Houston-area Scout council favors traditional policy, but liberal regions reflect other values.

National vote: May 23 at Grapevine"s Gaylord Texan

HOUSTON—One of the nation’s largest Boy Scouts of America councils voted against the resolution proposing changes in the national membership standards that would allow openly homosexual boys and teens to join the organization. The vote reflected overwhelming opposition to the resolution as quantified in polling data produced by the Sam Houston Area Council (SHAC) showing 75 percent of respondents favor the current standard.

Despite the vote by the SHAC, which represents 50,000 Scouts and 20,000 volunteers over a 16-county area, they will be bound by a national vote on May 23 during the national BSA’s annual business meeting at Grapevine’s Gaylord Texan Hotel and Convention Center.

Rodney Eads, SHAC board chairman, said the proposed national membership policy would allow openly homosexual youth to join Scouts while continuing to bar avowed homosexual adults from leadership positions.

The SHAC votes are only 12 of 1,400 that will be counted when delegates from across the nation convene and address the contentious proposal. That the organization is still having the discussion frustrates Scout advocates who believe the 2000 Supreme Court decision maintaining the BSA’s constitutional right to set its own membership guidelines settled the issue. Despite that decision, the 103-year-old organization’s standards that bar from membership and leadership openly homosexual boys and adults have faced a ground swell of discontent from within its ranks.

Opposition to the existing policy has come from the ground up, especially from the more liberal areas of the country, Scout representatives said. SHAC spokeswoman Lynda Sanders said calls from those challenging the policy found sympathetic ears on the BSA National Executive Board.

Last year and again in February it became public that the executive board was addressing membership policy changes. The ensuing public campaign from those on both sides of the debate overwhelmed the national offices. Last year the board voted to maintain current standards. But in February they voted to table the issue and continue the discussion internally and via a poll of the organization’s parents and leadership.

Sanders said she believes the current membership resolution is a summation of that polling.

“There are different sentiments all over the country,” Sanders said.

The opinions of Scouts and their leadership on the West and East coasts vary dramatically from those in Houston and the traditionally more conservative South and even the Midwest.
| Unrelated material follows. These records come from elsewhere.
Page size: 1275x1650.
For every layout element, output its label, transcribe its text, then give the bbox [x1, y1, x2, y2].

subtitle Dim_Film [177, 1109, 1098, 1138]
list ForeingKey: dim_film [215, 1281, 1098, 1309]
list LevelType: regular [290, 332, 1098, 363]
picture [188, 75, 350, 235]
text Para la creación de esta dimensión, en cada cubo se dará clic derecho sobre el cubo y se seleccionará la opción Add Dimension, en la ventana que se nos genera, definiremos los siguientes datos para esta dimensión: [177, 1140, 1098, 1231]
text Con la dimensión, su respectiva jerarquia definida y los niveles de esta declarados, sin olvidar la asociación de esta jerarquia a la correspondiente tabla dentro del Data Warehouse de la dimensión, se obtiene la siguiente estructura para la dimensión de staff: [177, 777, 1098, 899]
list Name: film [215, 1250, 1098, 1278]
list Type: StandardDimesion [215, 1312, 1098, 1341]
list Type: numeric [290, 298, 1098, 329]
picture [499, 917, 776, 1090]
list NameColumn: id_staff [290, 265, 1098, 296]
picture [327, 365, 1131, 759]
But Sanders said some Scout representatives have complained the current membership policy hurts local membership and fundraising efforts in more liberal regions of the country.

In a press release prefacing the policy change proposal, the BSA stated: “While perspectives and opinions vary significantly, parents, adults in the Scouting community, and teens alike tend to agree that youth should not be denied the benefits of Scouting.”

Polling conducted by the Sam Houston Area Council revealed 75 percent of the parents and leaders oppose any change to the current policy. The national BSA poll came to the same conclusion for this region.

“The resolution also reinforces that Scouting is a youth program and any sexual conduct, whether heterosexual or homosexual, by youth of Scouting age is contrary to the virtues of Scouting,” the statement read.

Critics of any policy change contend the new standard gives tacit approval to homosexuality. Those fighting the status quo say the proposal sends a mixed message: It’s acceptable to be a homosexual Scout, at least until you turn 18 and become eligible to be an adult leader.

In advance of the national vote, area BSA councils across the country will host voter education meetings through May 15. Local councils will vote on the resolution and elect delegates to carry those votes to the May 23 national meeting. The number of delegates is proportionate to the membership of each council.